The first component is to support parents that choose to stay home and care for their children as much as, if not more than, those who enter the workforce and have their children looked after by strangers. Public policy already penalizes families in which mothers stay home to care for children: the tax code favors a second spouse working over the first spouse taking a second job and does not contain a provision for “income splitting” (allocating half of one spouse’s income for tax purposes to the stay-at-home spouse), and divorce laws insufficiently compensate spouses that have stayed home to raise children when the marriage breaks up. Society also tends to force economically defensive choices upon married women; they must stay in the workforce when they would rather be caring for their children lest they be unable to “stay on track” in terms of salary or even be able to find a new job when they are ready to return to the workforce. The Jewish community should support a new child care initiative that supports what our tradition has long taught, that parents are a child’s first and best teachers and role models; “Listen, my child to the instruction of your father, and do not forsake the teaching of your mother.” (Proverbs 1:8). Moreover, most Americans agree with this approach as evidenced by the choices they make. Despite the economic disadvantages, only one-third of the 7.2 million married American women with children younger than three work full-time. Polls over the last two decades have consistently shown that a majority of married women would opt to stay home with their kids if they could. Thus, the Jewish community should support a child care initiative that supports “family care.” We should, therefore, press for the child care tax credit to be expanded, income-splitting enacted and alimony allocation guidelines to include a weighted consideration for stay-at-home moms.

After supporting family oriented child care, our society must obviously provide support for those who (out of necessity or otherwise) utilize an outside setting for their children’s care. Again, any government support in this regard should respect and empower the independent choices that parents make. Many parents — religious and non-religious — choose for a variety of reasons to utilize day-care centers that are run by faith-based institutions. Whether it is the local synagogue, church or mosque, JCC, CYO or parochial school, parents must be free to choose whatever setting they feel is best for their young children to be in. Government generated economic incentives or disincentives in this regard are entirely inappropriate. Thus, if a tax credit or grant is available to parents who entrust their child to the local Gymboree group, it must also be available to the parents who utilize the local Beth Tefilah’s.

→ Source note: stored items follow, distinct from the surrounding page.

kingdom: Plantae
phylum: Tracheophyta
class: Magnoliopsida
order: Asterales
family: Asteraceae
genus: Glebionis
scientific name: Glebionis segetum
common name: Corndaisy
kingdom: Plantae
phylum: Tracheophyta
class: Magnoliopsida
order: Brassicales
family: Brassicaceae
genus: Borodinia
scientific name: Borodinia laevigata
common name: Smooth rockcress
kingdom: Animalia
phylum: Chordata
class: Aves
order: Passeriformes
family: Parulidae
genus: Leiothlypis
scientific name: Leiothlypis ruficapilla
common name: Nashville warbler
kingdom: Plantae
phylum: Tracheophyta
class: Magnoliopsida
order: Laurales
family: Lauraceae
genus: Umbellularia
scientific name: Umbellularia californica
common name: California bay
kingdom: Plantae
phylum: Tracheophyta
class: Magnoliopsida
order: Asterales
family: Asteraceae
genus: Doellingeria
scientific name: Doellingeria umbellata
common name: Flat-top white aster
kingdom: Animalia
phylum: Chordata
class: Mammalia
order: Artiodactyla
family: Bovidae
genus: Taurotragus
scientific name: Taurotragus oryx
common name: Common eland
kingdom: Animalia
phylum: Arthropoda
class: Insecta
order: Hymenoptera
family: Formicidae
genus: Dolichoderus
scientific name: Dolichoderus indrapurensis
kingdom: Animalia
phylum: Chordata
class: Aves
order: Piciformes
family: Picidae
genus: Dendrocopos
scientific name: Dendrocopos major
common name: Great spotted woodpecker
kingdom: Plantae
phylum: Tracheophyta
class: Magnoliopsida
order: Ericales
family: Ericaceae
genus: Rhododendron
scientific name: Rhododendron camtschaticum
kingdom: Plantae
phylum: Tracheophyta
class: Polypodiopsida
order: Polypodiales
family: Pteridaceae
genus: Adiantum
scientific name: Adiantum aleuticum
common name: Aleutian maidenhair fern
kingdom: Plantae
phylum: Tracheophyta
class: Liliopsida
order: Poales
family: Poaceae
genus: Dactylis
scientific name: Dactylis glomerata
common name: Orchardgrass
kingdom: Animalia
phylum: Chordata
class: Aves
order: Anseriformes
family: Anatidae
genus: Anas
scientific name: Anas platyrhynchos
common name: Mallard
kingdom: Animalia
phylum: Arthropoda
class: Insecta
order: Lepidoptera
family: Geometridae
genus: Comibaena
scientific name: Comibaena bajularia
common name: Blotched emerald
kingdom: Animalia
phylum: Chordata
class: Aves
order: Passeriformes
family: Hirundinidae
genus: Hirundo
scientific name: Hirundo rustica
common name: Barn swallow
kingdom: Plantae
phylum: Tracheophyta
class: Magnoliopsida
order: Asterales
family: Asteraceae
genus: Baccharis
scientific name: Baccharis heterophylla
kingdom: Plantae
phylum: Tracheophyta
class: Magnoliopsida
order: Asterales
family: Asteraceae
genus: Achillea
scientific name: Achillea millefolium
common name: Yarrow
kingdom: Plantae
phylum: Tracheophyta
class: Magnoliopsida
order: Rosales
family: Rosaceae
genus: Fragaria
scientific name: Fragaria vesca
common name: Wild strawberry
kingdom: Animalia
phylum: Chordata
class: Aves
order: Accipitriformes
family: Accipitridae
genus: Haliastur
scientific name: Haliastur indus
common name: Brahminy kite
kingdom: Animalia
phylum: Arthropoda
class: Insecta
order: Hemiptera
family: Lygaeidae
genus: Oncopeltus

“People have to be able to succeed at work and at home in raising their children,” President Clinton told the White House Conference on Child Care last autumn. “And if we put people in the position of having to choose one over the other,” concluded the president, “our country is going to be profoundly weakened.” The American Jewish community should join us in ensuring that the principle of empowering parental child care choices the entire range of those choices — lies at the heart of any new federal child care initiative. Only this approach will ensure that parents are best supported and our children properly cared for.